1)Witam. Chciałabym zacząć stosować w moim związku NMPR, ponieważ nie chcę się truć niepotrzebnie hormonami. Jednak boję się, że u mnie ta metoda nie poskutkuje. Boję się, że źle wyznaczę III fazę... Bo na razie planujemy odłożenie poczęcia. Mój mężczyzna jak najbardziej jest za stosowaniem NPRu i wierzy mu w 100%. Ja jednak mam pewne obawy. Nie wiem jak mam się do tej metody przekonać... Miałyście może też takie obawy?

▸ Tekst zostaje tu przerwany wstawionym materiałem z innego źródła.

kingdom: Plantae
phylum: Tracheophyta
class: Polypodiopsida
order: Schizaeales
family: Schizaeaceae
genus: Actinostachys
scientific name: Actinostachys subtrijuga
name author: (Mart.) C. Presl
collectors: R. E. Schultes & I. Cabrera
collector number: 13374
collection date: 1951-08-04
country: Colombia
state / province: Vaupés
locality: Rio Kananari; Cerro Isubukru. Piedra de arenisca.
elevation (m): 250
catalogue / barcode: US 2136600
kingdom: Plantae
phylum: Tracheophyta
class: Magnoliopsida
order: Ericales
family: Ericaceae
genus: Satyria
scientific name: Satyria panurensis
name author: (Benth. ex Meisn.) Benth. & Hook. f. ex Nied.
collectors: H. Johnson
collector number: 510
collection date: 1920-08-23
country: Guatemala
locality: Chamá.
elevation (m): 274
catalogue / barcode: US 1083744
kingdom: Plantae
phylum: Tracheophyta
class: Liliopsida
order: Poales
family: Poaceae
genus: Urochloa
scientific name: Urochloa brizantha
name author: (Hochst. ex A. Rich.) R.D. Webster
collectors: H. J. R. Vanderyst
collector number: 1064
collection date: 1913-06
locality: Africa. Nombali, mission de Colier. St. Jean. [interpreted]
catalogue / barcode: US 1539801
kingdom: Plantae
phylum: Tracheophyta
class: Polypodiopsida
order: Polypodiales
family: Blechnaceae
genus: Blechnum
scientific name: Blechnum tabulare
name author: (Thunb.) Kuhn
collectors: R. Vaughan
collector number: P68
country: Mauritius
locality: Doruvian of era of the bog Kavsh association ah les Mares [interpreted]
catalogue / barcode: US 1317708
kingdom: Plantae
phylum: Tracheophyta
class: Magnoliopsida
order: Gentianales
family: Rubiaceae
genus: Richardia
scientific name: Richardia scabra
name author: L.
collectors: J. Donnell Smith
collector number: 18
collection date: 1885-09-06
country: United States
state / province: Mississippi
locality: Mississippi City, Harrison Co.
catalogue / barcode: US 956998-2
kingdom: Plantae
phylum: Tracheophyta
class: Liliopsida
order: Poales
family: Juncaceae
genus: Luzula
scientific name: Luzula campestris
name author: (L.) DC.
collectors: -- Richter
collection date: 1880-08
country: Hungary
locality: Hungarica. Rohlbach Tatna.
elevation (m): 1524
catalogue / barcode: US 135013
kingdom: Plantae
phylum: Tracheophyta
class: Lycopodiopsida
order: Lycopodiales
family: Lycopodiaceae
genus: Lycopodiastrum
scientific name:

2)Teraz drugie pytanie. Chodzi mi o metodę angielską. Jeżeli w cyklu zauważam śluz rozciągliwy i przeźroczysty, a następnego dnia również roźciągliwy,ale biały (lub też nieroźciągliwy, ale przeźroczysty), to uznaję za dzień szczytu ten drugi śluz, ponieważ posiada jakąś cechę śluzu bardziej płodnego? Mam rację?
3)Jeżeli na moim wykresie dopatrzę się 2 skoków temperatur, to który biorę pod uwagę przy met. angielskiej?
Przepraszam jeśli moje pytania są głupie, ale bardzo zależy mi na odpowiedzi. Jakoś wcześniej nigdzie nie mogłam spotkać się z odpowiedzią na nie.